Нет, даже другим человеком себя чувствуешь, когда поспишь вволю и не мешает никто. Чем я только теперь ночью заниматься буду? Седьмой час, а я дрыхну до сих пор. Хорошо хоть мочевой пузырь запротестовал и позвал в туалет. И Кузьма вон мяучит жалобно, напоминает о потребностях растущего организма.
Первый звонок в дверь слился с шумом пятисекундного водопада, я даже засомневался, был ли он. Но вот когда начал руки мыть, то расслышал. И требовательно так звенит. Вроде и кнопка одна, и звук один и тот же должен быть, а звучит иной раз по-разному. Вот сейчас прямо-таки требует: «Открывай, а то хуже будет!»
Вытер руки, открыл. Ого, нежданчик. Елизавета Николаевна собственной персоной.
– Привет! А ты что это в трусах?
Шишкина стремительно скинула шубку мне на руки, прошла в квартиру, осмотрелась. И даже вроде как принюхалась.

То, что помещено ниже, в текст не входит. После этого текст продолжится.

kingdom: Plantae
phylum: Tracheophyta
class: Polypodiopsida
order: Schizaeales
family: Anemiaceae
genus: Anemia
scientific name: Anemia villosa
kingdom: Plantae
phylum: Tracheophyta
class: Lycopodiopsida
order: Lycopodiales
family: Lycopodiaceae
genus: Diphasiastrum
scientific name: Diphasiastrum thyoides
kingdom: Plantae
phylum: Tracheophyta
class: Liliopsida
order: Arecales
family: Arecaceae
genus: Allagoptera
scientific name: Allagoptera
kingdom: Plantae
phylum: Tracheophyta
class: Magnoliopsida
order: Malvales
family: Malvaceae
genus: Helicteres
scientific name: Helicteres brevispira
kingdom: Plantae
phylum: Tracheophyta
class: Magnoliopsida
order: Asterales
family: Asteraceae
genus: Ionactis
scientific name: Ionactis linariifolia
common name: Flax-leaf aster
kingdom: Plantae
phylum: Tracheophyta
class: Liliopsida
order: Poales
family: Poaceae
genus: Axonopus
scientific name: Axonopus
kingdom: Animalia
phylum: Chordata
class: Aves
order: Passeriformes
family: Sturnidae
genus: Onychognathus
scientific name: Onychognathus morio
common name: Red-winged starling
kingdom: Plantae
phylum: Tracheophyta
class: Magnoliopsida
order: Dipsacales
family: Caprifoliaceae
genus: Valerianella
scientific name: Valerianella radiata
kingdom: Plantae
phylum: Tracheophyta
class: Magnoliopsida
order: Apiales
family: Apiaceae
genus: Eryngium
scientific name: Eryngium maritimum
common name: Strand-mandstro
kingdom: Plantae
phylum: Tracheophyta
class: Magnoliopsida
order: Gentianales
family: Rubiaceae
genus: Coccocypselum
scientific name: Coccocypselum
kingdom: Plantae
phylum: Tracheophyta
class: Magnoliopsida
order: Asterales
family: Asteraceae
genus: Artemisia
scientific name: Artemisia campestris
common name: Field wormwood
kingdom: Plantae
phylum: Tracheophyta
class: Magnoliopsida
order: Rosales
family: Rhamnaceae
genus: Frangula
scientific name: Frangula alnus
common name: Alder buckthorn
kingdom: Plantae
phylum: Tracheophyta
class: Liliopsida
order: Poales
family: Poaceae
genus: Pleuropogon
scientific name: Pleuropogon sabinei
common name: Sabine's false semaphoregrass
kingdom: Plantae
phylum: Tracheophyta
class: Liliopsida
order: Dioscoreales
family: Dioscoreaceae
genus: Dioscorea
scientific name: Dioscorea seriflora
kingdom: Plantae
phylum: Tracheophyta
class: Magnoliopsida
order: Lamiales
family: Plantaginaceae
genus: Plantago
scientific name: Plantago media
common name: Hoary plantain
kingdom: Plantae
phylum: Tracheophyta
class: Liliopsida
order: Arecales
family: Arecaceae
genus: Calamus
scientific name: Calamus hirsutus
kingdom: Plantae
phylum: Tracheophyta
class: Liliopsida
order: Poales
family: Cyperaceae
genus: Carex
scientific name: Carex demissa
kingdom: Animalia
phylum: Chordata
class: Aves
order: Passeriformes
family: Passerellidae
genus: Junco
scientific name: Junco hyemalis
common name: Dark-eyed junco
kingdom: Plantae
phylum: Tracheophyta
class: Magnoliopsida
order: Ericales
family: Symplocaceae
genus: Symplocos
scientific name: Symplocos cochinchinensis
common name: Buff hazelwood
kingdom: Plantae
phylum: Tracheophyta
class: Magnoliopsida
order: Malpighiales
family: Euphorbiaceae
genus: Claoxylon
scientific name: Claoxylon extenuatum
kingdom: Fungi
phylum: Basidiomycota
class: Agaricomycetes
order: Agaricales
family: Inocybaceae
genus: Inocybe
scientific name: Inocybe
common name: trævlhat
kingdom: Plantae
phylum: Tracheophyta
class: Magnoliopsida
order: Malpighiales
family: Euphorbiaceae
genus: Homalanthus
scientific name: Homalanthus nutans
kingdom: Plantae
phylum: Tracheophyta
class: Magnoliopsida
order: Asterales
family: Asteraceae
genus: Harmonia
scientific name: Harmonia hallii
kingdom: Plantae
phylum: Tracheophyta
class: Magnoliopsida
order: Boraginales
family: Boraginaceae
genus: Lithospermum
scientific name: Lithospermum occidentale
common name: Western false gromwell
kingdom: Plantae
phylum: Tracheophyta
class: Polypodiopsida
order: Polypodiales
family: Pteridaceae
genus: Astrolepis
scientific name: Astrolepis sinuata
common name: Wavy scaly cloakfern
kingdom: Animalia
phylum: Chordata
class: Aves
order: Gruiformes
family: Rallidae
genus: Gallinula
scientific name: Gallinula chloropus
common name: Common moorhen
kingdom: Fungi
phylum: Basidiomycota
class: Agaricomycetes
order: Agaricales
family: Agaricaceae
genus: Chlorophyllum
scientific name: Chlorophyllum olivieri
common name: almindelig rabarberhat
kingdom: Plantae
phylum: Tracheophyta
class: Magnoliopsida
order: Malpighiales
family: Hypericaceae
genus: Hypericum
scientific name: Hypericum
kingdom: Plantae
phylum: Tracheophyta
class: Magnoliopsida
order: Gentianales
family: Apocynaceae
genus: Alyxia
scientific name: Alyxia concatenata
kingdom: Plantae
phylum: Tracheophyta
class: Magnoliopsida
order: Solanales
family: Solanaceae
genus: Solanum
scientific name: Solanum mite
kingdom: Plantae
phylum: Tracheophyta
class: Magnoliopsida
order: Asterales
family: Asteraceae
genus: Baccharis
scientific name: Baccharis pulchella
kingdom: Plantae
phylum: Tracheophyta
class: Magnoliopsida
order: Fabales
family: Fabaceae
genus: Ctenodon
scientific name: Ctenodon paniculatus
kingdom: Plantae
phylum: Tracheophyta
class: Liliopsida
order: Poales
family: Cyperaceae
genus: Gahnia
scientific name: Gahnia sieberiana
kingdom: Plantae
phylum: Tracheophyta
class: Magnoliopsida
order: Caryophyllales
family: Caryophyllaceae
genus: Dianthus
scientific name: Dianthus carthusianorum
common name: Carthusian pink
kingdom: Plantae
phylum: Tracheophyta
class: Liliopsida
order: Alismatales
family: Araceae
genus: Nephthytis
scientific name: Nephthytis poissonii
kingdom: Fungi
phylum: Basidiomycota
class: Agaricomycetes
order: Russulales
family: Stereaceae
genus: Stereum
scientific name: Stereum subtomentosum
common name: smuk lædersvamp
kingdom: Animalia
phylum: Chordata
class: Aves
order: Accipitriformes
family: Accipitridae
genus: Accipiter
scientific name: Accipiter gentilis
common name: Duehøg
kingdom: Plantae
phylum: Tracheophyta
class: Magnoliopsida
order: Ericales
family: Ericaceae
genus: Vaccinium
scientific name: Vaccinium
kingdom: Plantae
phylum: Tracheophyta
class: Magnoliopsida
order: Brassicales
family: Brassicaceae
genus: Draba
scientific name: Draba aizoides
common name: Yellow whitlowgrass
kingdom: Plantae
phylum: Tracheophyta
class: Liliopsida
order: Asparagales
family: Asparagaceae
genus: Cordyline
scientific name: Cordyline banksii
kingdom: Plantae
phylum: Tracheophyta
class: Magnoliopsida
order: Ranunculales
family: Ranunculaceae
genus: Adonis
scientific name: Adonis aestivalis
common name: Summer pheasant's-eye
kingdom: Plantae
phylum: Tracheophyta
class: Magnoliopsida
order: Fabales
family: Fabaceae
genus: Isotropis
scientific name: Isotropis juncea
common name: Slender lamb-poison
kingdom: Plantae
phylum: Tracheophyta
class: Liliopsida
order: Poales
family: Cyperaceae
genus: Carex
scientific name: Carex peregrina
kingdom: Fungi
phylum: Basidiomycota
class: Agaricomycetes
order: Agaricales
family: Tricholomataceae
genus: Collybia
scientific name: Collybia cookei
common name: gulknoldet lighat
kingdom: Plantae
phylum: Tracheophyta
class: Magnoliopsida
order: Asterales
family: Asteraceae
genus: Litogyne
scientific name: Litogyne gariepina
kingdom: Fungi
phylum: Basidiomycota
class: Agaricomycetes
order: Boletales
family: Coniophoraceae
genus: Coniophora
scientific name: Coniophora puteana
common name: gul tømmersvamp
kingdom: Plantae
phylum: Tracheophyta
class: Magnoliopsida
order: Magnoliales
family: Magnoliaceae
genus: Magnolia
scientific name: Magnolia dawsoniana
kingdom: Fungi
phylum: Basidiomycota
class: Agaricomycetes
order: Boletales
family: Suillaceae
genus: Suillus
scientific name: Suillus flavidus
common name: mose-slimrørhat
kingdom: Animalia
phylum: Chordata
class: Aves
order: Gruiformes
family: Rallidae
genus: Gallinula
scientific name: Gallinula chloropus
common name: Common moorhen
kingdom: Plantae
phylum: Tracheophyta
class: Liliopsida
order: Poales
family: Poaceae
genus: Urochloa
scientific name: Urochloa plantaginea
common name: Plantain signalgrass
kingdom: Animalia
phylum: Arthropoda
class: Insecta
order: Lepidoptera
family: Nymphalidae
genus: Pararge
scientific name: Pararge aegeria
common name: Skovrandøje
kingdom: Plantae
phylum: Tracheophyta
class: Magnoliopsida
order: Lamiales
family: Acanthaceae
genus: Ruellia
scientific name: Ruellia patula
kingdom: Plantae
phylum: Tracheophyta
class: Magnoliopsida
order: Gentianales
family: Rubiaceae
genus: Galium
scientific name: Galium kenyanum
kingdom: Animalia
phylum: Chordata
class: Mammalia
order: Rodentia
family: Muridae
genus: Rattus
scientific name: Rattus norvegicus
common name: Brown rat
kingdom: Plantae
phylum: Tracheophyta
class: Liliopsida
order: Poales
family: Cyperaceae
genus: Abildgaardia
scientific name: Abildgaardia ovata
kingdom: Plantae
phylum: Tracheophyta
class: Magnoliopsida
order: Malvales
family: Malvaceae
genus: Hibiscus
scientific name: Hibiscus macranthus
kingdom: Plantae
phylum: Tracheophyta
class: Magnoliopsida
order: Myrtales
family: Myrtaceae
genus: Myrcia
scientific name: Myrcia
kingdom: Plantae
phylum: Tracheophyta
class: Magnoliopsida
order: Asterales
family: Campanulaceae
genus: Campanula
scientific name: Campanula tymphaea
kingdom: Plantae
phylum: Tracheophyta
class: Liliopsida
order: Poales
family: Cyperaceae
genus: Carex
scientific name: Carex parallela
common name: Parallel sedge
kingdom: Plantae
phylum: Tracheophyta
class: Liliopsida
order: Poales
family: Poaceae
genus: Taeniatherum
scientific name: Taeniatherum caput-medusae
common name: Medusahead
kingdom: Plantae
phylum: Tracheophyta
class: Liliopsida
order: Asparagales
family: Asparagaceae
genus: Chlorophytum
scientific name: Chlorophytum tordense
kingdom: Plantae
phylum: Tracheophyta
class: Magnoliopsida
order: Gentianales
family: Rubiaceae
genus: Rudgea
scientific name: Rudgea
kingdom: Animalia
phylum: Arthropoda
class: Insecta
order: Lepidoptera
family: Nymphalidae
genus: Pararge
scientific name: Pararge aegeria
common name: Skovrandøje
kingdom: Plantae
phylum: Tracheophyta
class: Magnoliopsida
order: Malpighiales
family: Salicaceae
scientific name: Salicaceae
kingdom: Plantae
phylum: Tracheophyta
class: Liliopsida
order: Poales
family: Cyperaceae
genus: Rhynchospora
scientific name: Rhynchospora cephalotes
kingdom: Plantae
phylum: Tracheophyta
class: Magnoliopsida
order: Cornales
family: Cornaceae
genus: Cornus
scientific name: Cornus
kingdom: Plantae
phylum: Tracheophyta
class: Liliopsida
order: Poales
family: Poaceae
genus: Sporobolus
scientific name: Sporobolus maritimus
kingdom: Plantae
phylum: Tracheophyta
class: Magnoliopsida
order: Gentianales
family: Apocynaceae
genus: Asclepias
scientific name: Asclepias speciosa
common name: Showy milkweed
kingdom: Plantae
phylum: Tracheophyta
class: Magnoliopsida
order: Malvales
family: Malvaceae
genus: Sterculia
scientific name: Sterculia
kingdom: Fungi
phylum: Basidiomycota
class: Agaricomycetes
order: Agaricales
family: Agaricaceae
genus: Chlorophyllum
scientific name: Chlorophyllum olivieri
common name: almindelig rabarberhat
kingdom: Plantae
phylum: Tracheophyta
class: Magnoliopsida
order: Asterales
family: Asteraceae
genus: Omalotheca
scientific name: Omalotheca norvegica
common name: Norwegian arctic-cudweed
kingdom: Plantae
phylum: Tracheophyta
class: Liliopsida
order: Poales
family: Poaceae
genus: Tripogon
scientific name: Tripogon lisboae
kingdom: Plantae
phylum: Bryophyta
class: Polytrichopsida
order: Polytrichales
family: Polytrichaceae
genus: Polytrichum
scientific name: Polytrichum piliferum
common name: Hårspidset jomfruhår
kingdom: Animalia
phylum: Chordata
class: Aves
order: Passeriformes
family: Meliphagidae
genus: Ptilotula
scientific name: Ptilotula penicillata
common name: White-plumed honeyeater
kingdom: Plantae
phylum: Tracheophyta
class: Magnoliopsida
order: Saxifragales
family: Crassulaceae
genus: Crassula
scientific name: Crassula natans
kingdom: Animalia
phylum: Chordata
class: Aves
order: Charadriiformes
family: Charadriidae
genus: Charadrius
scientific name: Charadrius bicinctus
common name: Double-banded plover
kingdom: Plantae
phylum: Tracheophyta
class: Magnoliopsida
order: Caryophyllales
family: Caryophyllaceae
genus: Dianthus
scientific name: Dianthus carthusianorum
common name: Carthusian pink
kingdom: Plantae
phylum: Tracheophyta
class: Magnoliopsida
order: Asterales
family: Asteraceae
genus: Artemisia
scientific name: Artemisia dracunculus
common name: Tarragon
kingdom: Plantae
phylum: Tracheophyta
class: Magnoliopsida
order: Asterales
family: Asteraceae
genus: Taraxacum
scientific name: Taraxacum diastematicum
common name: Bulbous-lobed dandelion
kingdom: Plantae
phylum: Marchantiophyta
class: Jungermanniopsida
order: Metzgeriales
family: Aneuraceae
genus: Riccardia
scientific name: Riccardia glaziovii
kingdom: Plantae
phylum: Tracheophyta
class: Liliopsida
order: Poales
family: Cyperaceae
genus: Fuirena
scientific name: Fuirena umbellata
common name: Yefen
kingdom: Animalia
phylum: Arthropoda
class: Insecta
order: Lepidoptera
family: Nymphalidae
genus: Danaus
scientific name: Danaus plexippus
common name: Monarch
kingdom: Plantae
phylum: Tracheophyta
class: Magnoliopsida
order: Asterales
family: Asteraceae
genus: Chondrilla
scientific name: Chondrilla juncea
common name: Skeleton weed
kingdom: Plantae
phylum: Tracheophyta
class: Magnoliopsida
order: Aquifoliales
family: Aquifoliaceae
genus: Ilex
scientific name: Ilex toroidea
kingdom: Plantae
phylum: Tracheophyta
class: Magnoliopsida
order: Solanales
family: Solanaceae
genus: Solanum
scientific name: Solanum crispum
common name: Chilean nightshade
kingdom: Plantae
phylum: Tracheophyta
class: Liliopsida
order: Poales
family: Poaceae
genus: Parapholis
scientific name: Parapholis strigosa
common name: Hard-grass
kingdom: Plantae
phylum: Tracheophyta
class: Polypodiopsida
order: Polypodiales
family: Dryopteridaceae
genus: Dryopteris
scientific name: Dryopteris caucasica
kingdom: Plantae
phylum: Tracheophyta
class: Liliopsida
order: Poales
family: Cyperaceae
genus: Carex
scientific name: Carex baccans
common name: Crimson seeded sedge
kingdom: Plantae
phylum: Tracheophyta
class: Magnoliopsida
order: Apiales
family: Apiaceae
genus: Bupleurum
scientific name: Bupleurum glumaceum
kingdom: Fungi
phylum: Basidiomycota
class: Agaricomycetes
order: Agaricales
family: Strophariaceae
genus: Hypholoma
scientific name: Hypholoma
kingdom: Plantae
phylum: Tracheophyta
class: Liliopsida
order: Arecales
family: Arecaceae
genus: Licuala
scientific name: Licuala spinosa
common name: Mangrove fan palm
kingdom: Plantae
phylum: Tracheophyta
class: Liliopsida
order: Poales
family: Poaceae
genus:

– И тебе здравствовать. Странный вопрос. Я что, без трусов должен тебя встречать? Ладно, в следующий раз так и сделаю.
– Дурак ты, Панов, и уши у тебя холодные, – как-то натужно засмеялась Лиза. – Я имела в виду, почему не в штанах?
– Во-первых, потому что я у себя дома, а во-вторых, спал после суток, только проснулся.
– Слушай, когда уже тебе телефон установят? Чтобы поговорить, через весь город ехать приходится.
– Так по телефону тебя не поцелуешь, – улыбнулся я и приобнял Лизу за талию.